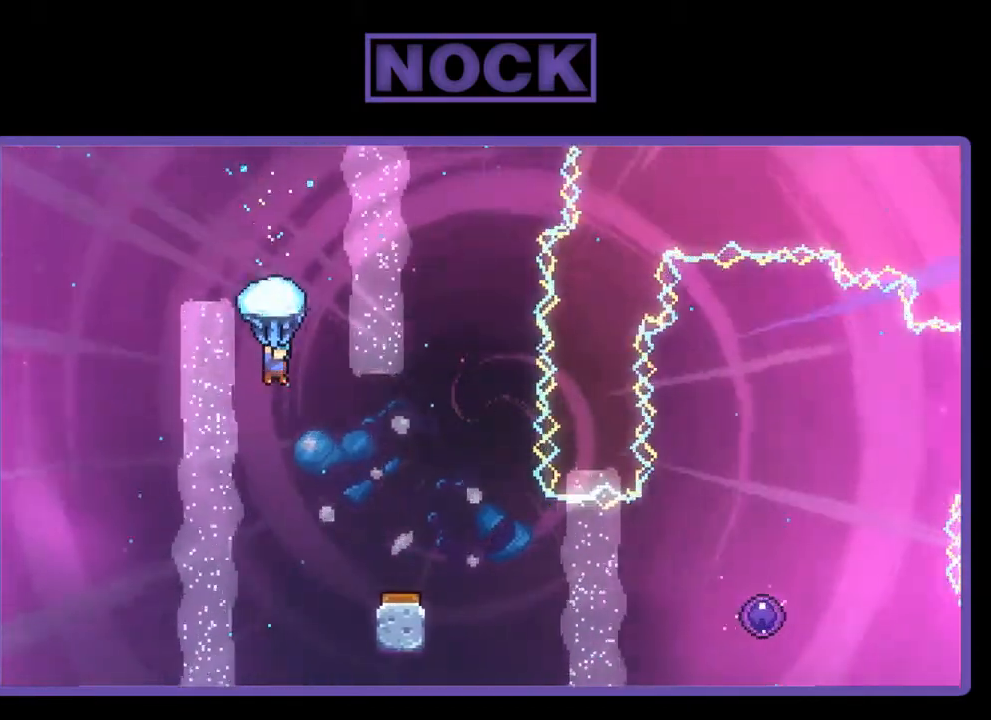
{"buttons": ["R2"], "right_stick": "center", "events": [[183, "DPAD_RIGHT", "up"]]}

========

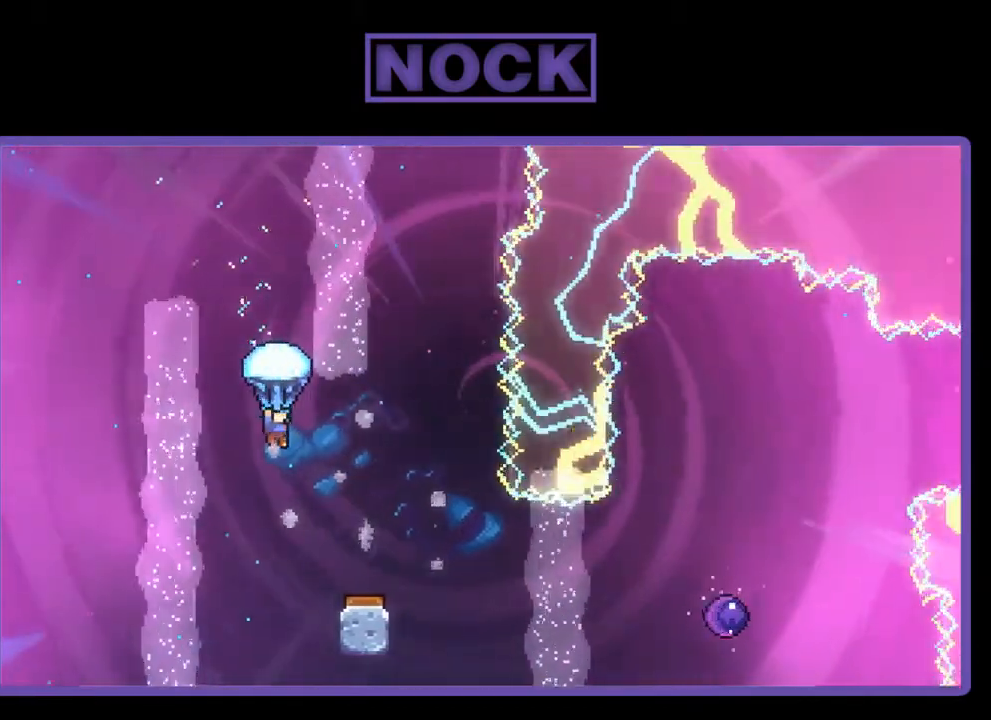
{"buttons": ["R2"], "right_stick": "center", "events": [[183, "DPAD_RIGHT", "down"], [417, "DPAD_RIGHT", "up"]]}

========

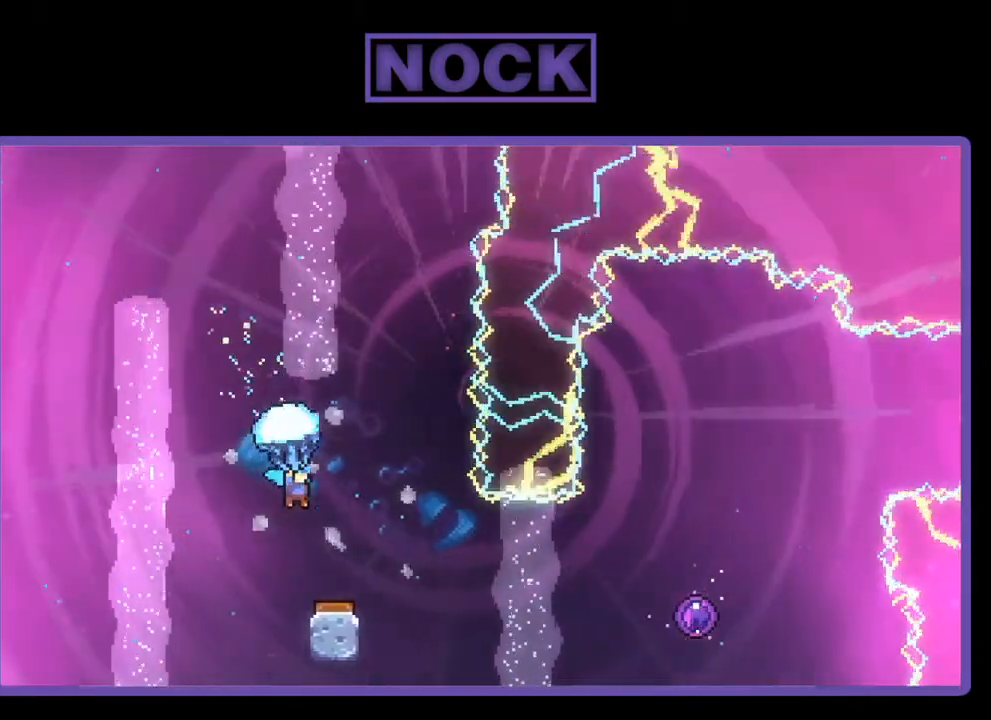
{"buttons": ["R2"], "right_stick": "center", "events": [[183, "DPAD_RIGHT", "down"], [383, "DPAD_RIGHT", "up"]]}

========

#### [The task]
Return each line of the records above in which the word "down" occurs.

#### [Task solution]
{"buttons": ["R2"], "right_stick": "center", "events": [[183, "DPAD_RIGHT", "down"], [417, "DPAD_RIGHT", "up"]]}
{"buttons": ["R2"], "right_stick": "center", "events": [[183, "DPAD_RIGHT", "down"], [383, "DPAD_RIGHT", "up"]]}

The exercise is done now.